It's early evening in Room 329 on the campus of the University of Southern California's Annenberg School of Communication. Although tonight's class on communications policy is meeting for only the second time, its 15 graduate students are already voicing some strong opinions. Elisa Montoya, for example, has decided that she doesn't want to be Supreme Court Justice William Rehnquist. Instead, she wants to be Justice Thurgood Marshall. Kellie Reagan is expressing her displeasure at having been assigned Senator Barbara Boxer, of California; she'd prefer Senator Ernest Hollings, of South Carolina.

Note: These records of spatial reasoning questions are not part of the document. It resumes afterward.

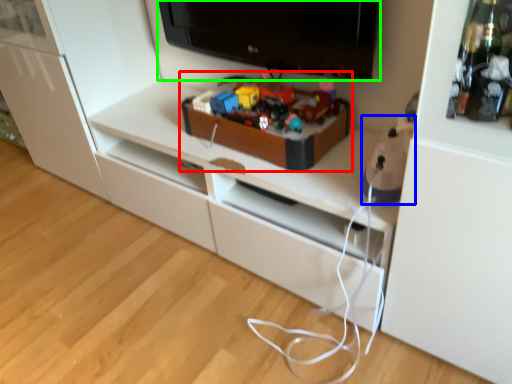
Question: Based on their relative distances, which object is nearer to toy (highlighted by a red box)? Choose from toy (highlighted by a blue box) and television (highlighted by a green box).

Choices:
 (A) toy
 (B) television

Answer: (B)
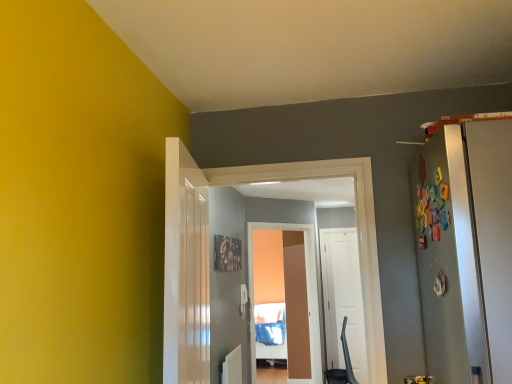
Question: Is point (177, 155) closer or farther from the camera than point (333, 306)?

Choices:
 (A) closer
 (B) farther

Answer: (A)

Question: Would you say white glossy door at center, the third door from the back, is to the left or to the right of white matte door at center, the 3th door positioned from the left, in the picture?

Choices:
 (A) left
 (B) right

Answer: (A)

Question: Estimate the real-world distances between objects in this image. Which object is closer to the white glossy door at center, which is counted as the 2th door, starting from the back?

Choices:
 (A) white glossy door at center, arranged as the third door when viewed from the right
 (B) matte brown screen door at center
 (C) white matte door at center, placed as the 3th door when sorted from front to back

Answer: (A)

Question: Estimate the real-world distances between objects in this image. Which object is closer to the white glossy door at center, the 2th door from the left?

Choices:
 (A) white glossy door at center, which is counted as the first door, starting from the front
 (B) matte brown screen door at center
 (C) white matte door at center, placed as the 3th door when sorted from front to back

Answer: (A)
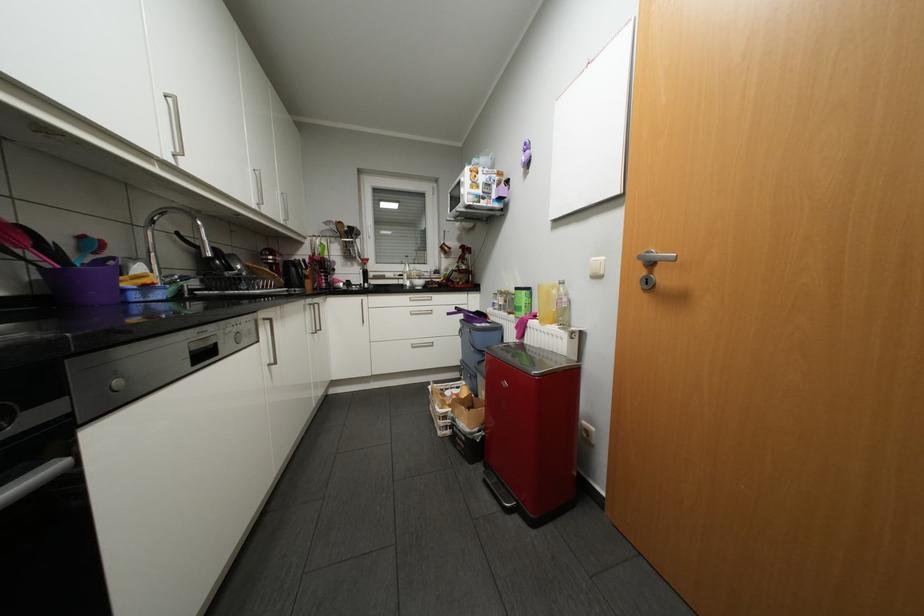
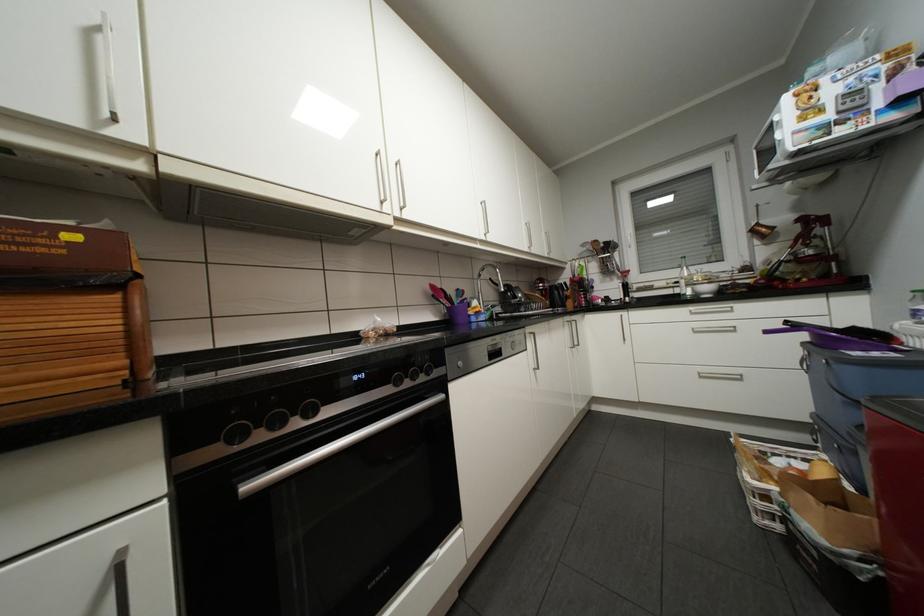
The point at [419,313] is marked in the first image. Where is the corresponding point in the second image?

(703, 331)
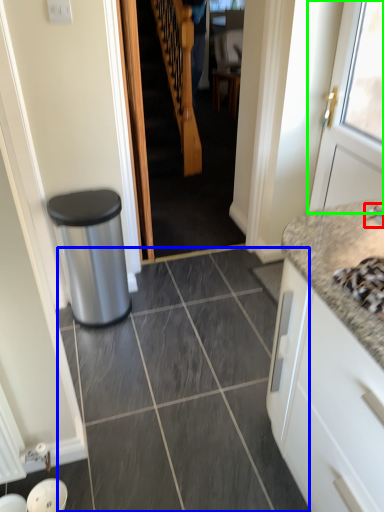
Question: Estimate the real-world distances between objects in this image. Which object is farther from faucet (highlighted by a red box), granite (highlighted by a blue box) or door (highlighted by a green box)?

Choices:
 (A) granite
 (B) door

Answer: (A)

At the front of the room, Tracy Westen, sporting a mop of curly white hair and a big grin, is taking it all in stride. Agent provocateur, Web-based political organizer, former Federal Trade Commission official, and part-time professor at USC, Westen has asked his students to play these real-life politicians in a simulation that he's created to teach how policy is really forged. But now, with the students pushing back, Westen seems downright delighted! This, he seems to be saying, is what healthy democracy is all about. Democracy is based on participation. It's premised on the notion that if people don't like something, they have the right not only to voice their opinions but also to try to change the situation.
Of course, one reason why Westen is enjoying this small scene in his classroom -- a microcosm of the fundamental workings of democracy -- is that when he looks at the political process at work in California or in the United States, he rarely sees democratic principles being put into practice. From his vantage point as founder of the Web-based Democracy Network, Westen can cite chapter and verse to illustrate the elements of modern-day democracy that are misfiring: Special-interest groups use campaign contributions to manipulate the political process, currying favor with candidates and winning unprecedented access to the day-to-day operations of government. Politicians and elected officials have learned how to use attack ads, sound bites, spin control, and out-and-out falsehoods to thwart real dialogue with voters. And, in the process, they have transformed American politics from the heritage of the Lincoln-Douglas debates to the heresy of the Jerry Springer show. For its part, the media seems more interested in grabbing a ringside seat at the latest scandal than in analyzing the nuts-and-bolts issues that genuinely affect voters' lives. And, says Westen, this political miasma has inescapable costs: In the 1998 national election, a mere 36% of the electorate exercised their right to vote -- the lowest turnout in American political history since 1942. What's more, Westen points out, the turnout was even lower among new voters between the ages of 18 and 24 -- a scant 15% to 20% bothered to cast a vote.
"So," says Westen, "not only did we vote at one of the lowest recorded levels ever, but young voters were voting at only one half of the overall rate. That's a very depressing conclusion, because historically, young voters pump new ideas into the system." Throughout his career, Westen has sought to pump his own new ideas into the American political system. From his days as a law student involved in the Free Speech Movement at the University of California, Berkeley in the 1960s, through his tenure in Washington, DC as deputy director of the Federal Trade Commission's Bureau of Consumer Protection during the Carter administration in the late 1970s, to his present involvement as founder and president of the Los Angeles-based Center for Governmental Studies (CGS), Westen has campaigned selflessly and tirelessly for a fairer, more open, and more responsive government.
When Westen founded CGS in 1983, its purpose was to reform campaign-finance laws. Its current mission is equally straightforward: "to enhance the quantity and quality of governmental information available to citizens through the use of modern communications technologies; to expand the opportunities for citizens to participate in elective and governmental processes; to improve the integrity of government decision making; to strengthen government's responsiveness to the public's interests; and, ultimately, to restore public trust in government and the electoral process." For anyone else, pursuing this mission would constitute a full-time job. But for Westen, it is only one facet of a public-service, public-change agenda that has required him to wear many hats: president of the Democracy Network, founder and first vice president of the California Channel, and coauthor of 10 books on campaign finance, ballot initiatives, and judicial and media reform -- plus teaching at USC's Annenberg School and at the UCLA School of Law.